■ ОПИСАНИЕ ЗАДАНИЯ ■
Кто в приведенном ниже отрывке об импрессионизме назван отцом французского импрессионизма?

-------- ЦИТИРУЕМЫЙ ТЕКСТ

Мне нужно оговориться: я употребляю термин импрессионизм в более широком смысле, чем тот, какой ему часто придают. Я разумею здесь не технику письма, не разложение красок, на котором Моклер, например, настаивает, как на типическом приеме импрессионистов. Это техническое новшество, действительно, почти совпало по времени с появлением школы импрессионистов во Франции, но и то лишь почти совпало, ибо его еще не знал отец французского импрессионизма Коро… Я имею в виду нечто гораздо более общее по своему характеру и более принципиальное. Само отношение к природе, к действительности меняется с нарождением импрессионизма или, точнее говоря, именно новое мироощущение порождает импрессионизм. Отношение к миру становится субъективнее, становится более личным и потому — свободным. И воспроизводится не действительность в объективной ее многосложности и не поддающаяся воспроизведению, а только некоторые ее стороны, наиболее впечатляющие художника, облюбованные им и необходимые для передачи его общего восприятия природы. Искусство здесь является не простым зеркалом, идеал его — не совершенное отражение действительности, а представляет как бы отражение отражения, воспроизводит тот душевный аккорд, который вызывает в художнике природа.

----------------
-------- СТРОКИ ДАННЫХ

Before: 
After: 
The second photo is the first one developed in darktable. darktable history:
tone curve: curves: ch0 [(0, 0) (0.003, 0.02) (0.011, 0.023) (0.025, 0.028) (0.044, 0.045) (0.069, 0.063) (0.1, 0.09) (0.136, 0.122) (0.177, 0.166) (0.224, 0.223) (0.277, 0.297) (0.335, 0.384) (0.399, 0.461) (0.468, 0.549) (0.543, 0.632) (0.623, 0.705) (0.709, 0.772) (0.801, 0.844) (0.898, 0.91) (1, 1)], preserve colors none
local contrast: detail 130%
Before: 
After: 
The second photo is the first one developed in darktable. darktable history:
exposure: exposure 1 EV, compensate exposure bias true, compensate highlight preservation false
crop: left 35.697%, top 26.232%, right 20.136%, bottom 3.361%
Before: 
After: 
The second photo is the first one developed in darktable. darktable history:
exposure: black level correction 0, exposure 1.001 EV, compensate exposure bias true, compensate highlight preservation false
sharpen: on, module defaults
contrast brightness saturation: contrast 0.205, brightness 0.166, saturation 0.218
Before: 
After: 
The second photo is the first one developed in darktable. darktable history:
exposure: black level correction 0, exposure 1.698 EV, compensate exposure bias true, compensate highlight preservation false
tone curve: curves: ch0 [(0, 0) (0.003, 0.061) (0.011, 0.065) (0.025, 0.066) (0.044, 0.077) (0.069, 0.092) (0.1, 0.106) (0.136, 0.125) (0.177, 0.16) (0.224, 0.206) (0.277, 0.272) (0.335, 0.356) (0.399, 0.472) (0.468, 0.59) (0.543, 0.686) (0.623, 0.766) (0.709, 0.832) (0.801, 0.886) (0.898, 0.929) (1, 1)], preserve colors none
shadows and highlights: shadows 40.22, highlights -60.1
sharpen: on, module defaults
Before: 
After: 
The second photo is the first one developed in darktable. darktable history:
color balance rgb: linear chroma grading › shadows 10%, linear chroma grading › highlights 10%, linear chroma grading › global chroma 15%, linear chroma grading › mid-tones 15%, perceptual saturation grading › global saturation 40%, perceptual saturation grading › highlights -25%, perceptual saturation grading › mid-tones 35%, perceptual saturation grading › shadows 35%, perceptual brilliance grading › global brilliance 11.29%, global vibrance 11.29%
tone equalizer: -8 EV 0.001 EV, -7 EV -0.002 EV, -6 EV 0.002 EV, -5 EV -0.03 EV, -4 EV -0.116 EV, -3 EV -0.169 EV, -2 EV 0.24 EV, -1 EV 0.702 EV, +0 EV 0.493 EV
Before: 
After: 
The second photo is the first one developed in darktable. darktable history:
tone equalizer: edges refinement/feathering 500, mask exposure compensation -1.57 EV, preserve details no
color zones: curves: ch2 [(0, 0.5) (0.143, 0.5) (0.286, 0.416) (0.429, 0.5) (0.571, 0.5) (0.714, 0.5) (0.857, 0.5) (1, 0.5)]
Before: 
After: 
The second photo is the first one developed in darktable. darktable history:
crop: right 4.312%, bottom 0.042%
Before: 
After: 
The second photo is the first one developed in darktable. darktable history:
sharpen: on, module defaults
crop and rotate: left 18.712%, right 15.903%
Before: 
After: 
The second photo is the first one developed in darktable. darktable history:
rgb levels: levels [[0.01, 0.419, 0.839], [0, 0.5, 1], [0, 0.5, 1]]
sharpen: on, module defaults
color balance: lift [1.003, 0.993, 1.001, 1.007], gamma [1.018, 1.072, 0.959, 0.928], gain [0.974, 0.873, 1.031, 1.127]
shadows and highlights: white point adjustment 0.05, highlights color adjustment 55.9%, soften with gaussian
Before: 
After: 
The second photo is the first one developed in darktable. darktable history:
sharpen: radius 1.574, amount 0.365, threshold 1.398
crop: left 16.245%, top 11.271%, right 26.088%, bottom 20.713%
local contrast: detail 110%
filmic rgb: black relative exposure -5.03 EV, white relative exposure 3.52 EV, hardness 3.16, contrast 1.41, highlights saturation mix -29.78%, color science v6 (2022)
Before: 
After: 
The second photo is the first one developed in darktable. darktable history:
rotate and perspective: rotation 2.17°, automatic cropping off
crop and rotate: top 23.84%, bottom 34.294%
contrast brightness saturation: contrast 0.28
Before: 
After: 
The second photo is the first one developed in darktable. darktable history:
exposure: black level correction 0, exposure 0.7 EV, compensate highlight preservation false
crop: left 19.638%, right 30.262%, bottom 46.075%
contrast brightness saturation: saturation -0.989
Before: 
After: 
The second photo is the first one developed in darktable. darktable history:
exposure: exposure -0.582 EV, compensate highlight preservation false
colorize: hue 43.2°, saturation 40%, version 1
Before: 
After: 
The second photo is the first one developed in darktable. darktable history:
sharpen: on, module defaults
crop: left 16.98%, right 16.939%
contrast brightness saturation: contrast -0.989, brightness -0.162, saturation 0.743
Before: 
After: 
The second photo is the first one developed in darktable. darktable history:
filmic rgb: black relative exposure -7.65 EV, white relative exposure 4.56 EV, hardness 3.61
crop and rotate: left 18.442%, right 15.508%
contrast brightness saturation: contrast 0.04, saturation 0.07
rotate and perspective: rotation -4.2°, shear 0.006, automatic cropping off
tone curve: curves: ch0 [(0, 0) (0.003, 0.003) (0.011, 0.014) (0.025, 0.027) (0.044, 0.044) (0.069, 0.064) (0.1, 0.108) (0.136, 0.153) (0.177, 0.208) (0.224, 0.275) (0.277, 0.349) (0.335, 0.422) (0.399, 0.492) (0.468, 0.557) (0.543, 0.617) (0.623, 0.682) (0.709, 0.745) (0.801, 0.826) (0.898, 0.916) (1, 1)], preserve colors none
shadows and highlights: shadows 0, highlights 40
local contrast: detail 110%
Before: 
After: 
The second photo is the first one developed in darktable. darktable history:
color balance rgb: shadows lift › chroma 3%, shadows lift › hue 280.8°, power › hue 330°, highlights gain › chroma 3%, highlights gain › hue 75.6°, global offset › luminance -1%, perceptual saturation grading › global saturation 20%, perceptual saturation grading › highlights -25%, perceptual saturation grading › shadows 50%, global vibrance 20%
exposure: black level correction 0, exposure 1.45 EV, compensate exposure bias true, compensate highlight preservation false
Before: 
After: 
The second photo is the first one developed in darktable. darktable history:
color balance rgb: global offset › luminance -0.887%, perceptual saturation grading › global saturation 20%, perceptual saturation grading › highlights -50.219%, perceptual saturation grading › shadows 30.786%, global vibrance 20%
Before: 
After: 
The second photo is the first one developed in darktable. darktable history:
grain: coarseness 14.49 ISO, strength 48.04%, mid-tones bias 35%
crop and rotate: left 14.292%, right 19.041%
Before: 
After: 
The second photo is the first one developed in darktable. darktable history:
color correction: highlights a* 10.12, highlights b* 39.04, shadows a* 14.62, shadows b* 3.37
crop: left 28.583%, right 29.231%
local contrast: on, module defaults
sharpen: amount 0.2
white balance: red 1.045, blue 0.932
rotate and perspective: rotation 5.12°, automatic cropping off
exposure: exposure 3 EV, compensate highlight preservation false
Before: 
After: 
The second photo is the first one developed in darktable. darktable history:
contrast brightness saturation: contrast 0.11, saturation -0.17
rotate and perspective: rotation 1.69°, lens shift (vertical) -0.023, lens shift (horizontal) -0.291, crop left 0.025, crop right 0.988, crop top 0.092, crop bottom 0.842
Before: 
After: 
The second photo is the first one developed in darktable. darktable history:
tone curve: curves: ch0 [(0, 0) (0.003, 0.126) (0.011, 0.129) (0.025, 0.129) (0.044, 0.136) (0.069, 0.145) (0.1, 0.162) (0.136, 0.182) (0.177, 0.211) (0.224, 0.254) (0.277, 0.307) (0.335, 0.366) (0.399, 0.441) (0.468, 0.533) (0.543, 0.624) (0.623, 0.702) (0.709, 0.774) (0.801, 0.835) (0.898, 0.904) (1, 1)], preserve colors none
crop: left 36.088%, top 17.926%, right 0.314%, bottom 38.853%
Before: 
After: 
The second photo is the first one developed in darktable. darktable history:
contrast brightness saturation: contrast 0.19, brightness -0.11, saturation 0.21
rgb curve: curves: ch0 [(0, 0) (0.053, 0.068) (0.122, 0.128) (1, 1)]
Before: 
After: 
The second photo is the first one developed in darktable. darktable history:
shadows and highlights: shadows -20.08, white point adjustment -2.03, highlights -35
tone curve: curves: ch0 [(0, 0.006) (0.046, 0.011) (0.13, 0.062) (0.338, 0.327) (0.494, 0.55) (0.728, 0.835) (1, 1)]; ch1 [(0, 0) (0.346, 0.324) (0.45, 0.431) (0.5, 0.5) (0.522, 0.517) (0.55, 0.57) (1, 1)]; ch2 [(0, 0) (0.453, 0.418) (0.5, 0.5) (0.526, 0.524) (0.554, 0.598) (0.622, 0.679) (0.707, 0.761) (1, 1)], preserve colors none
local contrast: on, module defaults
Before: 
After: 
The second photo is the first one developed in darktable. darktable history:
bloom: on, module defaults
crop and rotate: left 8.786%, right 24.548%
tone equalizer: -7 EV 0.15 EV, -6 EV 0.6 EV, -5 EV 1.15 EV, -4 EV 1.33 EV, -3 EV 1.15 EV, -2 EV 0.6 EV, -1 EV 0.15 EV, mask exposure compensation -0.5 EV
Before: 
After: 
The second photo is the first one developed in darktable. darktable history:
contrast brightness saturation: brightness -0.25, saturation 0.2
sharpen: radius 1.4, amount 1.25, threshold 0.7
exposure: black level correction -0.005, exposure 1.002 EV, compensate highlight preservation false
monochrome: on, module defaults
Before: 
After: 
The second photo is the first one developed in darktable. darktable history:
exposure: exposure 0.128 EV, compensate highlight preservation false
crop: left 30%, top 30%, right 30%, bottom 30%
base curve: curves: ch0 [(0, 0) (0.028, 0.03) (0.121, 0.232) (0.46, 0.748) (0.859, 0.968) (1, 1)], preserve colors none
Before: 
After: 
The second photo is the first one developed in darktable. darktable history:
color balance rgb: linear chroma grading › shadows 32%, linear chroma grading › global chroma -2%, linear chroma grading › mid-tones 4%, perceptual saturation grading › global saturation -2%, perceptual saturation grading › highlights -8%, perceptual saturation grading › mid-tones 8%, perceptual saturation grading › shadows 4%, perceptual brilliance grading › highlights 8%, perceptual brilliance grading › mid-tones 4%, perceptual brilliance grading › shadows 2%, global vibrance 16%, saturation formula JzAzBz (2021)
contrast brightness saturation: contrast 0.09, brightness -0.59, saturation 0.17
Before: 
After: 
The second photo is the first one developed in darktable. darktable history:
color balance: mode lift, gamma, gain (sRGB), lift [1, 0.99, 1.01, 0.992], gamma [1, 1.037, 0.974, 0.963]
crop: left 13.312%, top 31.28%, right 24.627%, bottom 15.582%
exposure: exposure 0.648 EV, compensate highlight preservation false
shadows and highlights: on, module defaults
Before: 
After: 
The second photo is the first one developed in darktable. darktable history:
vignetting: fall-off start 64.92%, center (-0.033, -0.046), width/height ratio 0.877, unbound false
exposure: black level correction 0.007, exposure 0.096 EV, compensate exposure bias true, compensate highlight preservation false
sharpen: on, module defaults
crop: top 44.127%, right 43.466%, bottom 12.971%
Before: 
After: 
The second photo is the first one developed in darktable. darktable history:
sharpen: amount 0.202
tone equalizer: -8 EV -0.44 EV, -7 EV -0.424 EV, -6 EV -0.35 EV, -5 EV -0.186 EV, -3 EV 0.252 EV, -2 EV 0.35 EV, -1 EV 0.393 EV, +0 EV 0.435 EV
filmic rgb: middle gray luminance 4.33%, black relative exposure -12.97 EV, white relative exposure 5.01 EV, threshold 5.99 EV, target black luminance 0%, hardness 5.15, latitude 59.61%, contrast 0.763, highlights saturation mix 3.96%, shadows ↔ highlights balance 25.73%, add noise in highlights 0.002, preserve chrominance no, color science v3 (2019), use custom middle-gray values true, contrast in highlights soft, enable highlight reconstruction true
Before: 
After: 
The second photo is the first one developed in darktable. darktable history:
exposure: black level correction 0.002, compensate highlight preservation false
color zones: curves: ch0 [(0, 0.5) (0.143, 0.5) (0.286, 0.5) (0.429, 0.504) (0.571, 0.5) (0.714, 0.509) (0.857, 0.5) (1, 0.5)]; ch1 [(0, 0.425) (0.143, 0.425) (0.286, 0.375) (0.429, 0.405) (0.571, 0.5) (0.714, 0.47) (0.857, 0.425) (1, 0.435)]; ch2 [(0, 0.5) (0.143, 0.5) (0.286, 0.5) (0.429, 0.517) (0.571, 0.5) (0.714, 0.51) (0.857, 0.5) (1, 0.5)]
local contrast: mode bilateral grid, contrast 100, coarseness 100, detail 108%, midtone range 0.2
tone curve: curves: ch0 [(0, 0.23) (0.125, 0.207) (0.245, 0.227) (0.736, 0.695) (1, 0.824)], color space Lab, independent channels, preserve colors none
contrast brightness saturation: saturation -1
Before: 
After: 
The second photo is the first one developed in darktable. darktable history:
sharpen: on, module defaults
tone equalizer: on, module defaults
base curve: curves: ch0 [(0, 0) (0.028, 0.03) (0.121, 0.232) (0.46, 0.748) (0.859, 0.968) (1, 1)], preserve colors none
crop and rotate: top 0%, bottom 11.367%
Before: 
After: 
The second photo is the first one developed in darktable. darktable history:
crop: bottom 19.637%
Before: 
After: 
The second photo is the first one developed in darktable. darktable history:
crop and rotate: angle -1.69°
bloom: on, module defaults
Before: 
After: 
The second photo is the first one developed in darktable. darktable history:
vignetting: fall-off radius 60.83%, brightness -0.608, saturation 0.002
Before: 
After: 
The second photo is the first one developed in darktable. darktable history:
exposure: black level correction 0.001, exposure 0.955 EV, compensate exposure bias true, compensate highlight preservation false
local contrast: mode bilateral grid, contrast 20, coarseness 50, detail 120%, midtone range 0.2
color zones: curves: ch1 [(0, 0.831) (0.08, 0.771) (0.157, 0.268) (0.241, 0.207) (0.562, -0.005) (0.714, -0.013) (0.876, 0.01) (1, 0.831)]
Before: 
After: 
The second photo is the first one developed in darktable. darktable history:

----------------

■ ПОЛНЫЙ ОТВЕТ ■
Отцом французского импрессионизма назван Коро.